**Exercise inputs:**

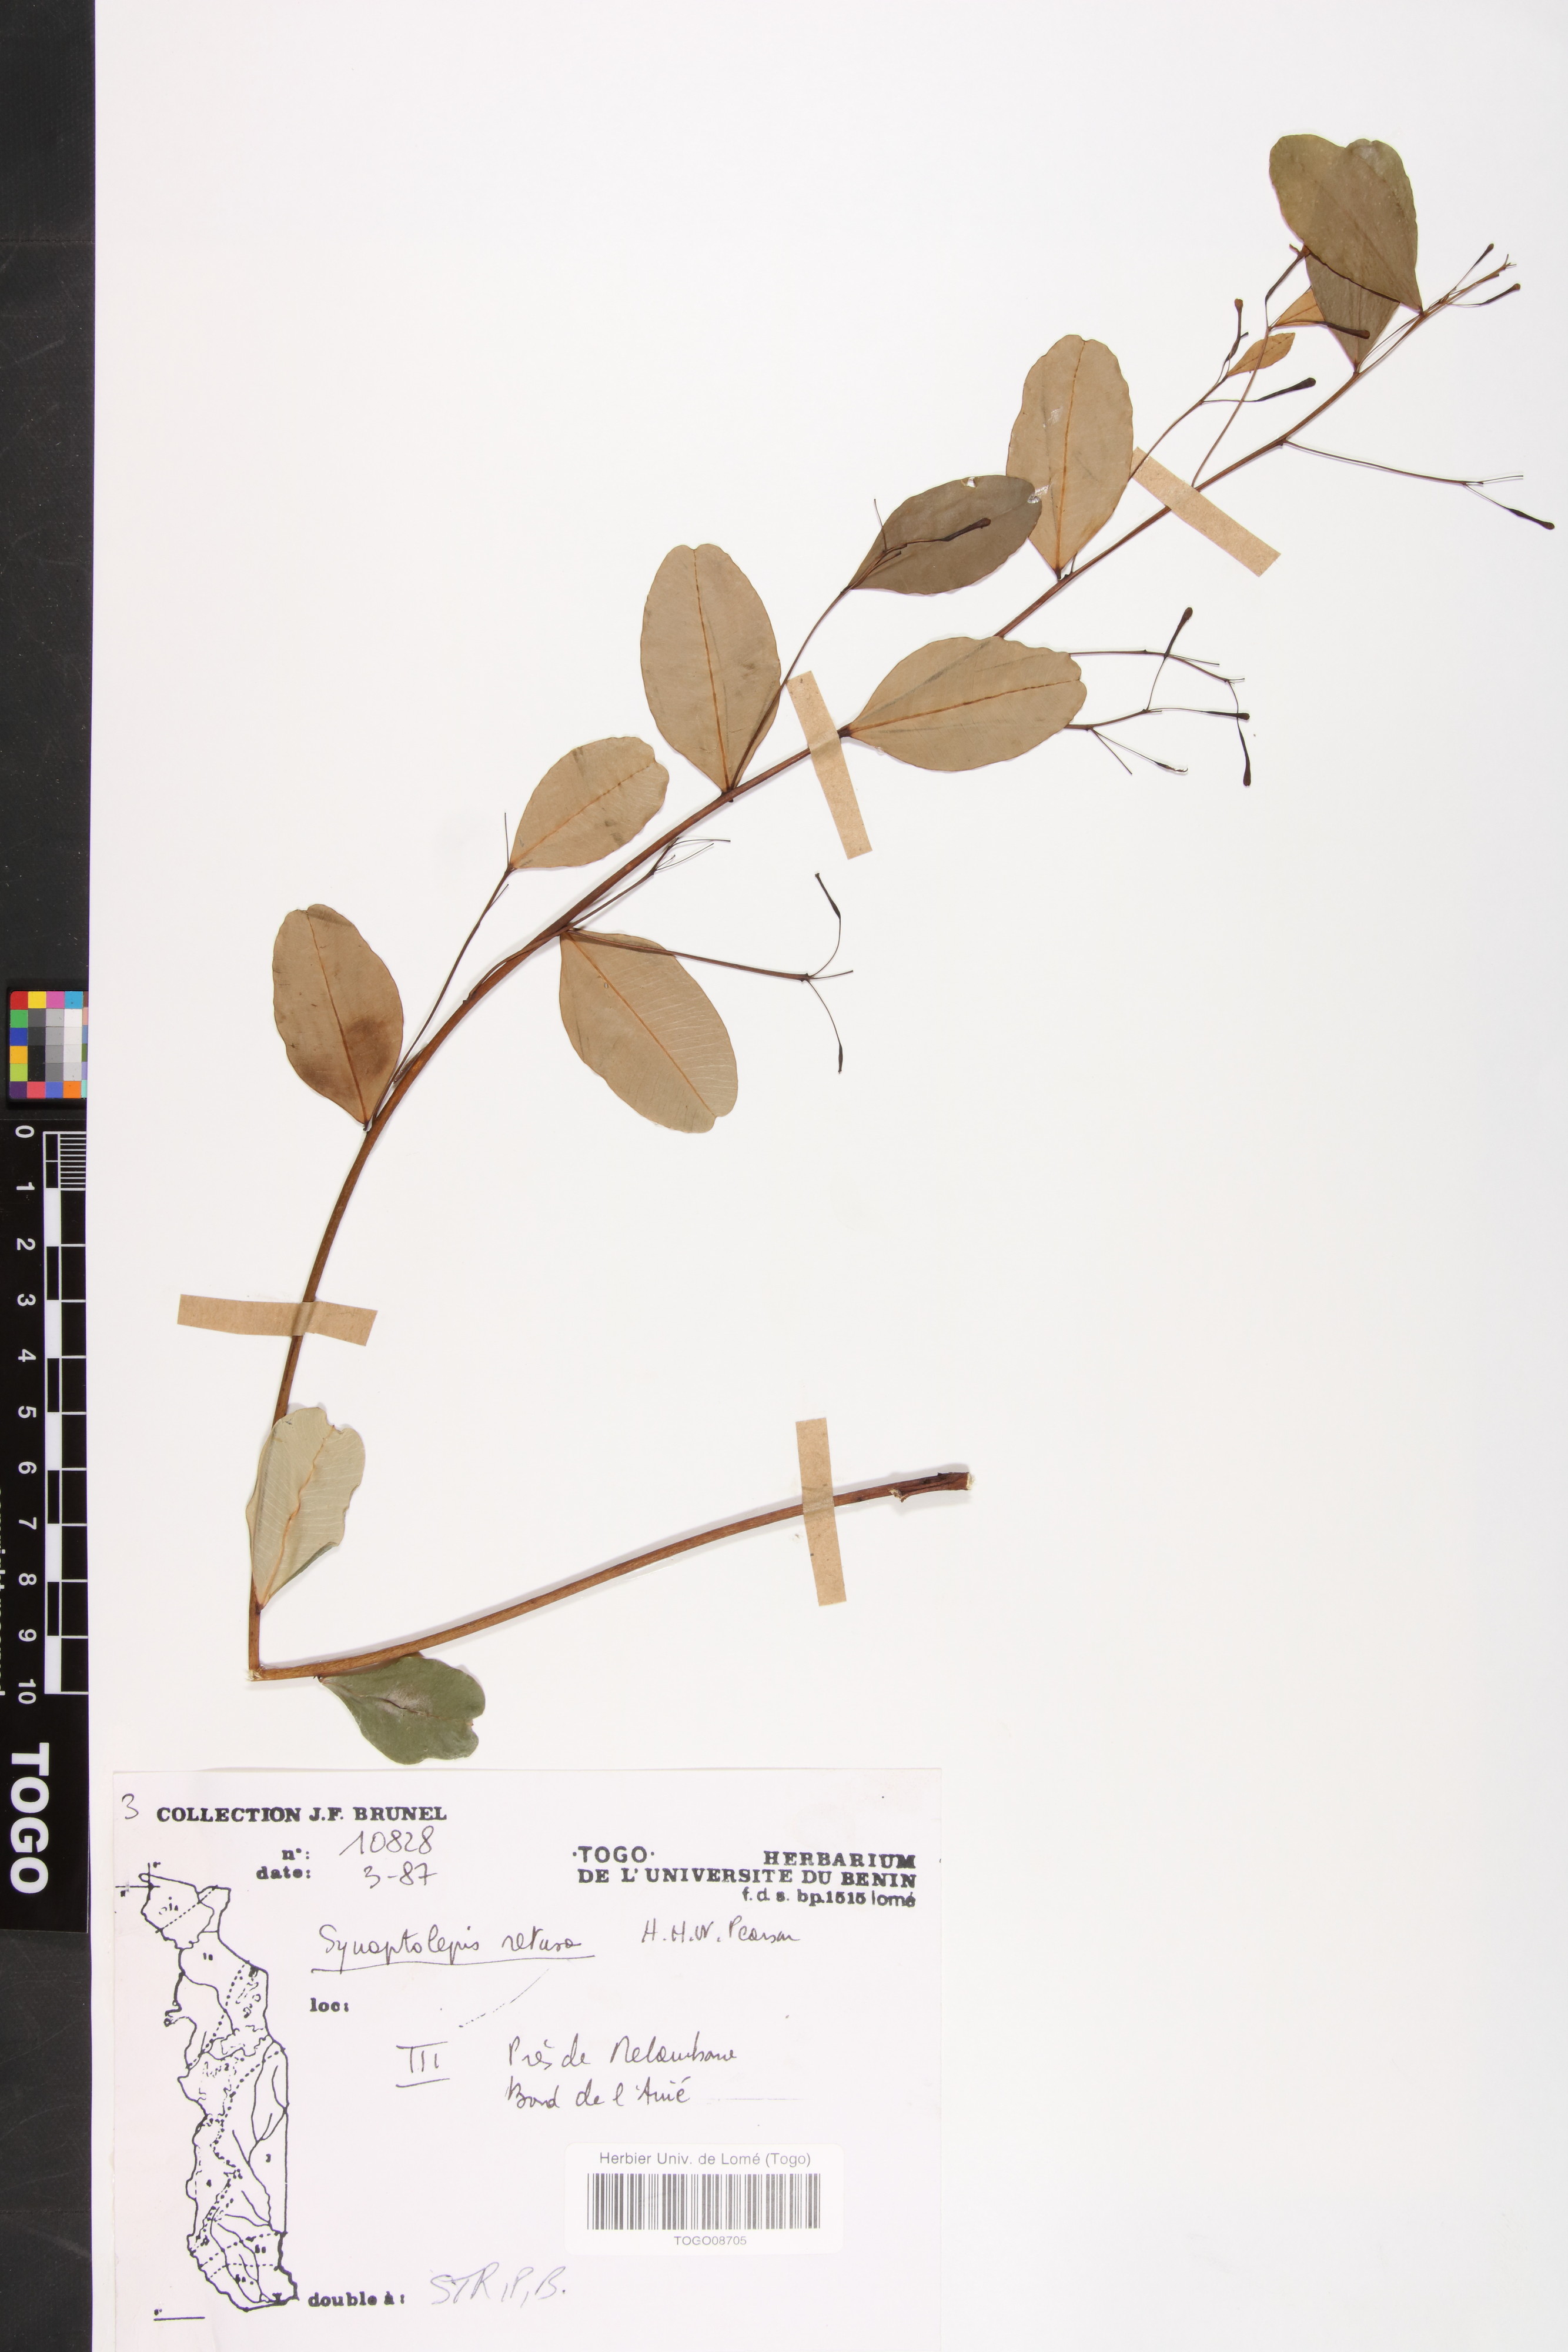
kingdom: Plantae
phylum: Tracheophyta
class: Magnoliopsida
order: Malvales
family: Thymelaeaceae
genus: Synaptolepis
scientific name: Synaptolepis retusa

**Set task:**
Could you reproduce, word for word, the naming lines from every entry above, leaving out the pictures?

**Solution for this exercise:**
kingdom: Plantae
phylum: Tracheophyta
class: Magnoliopsida
order: Malvales
family: Thymelaeaceae
genus: Synaptolepis
scientific name: Synaptolepis retusa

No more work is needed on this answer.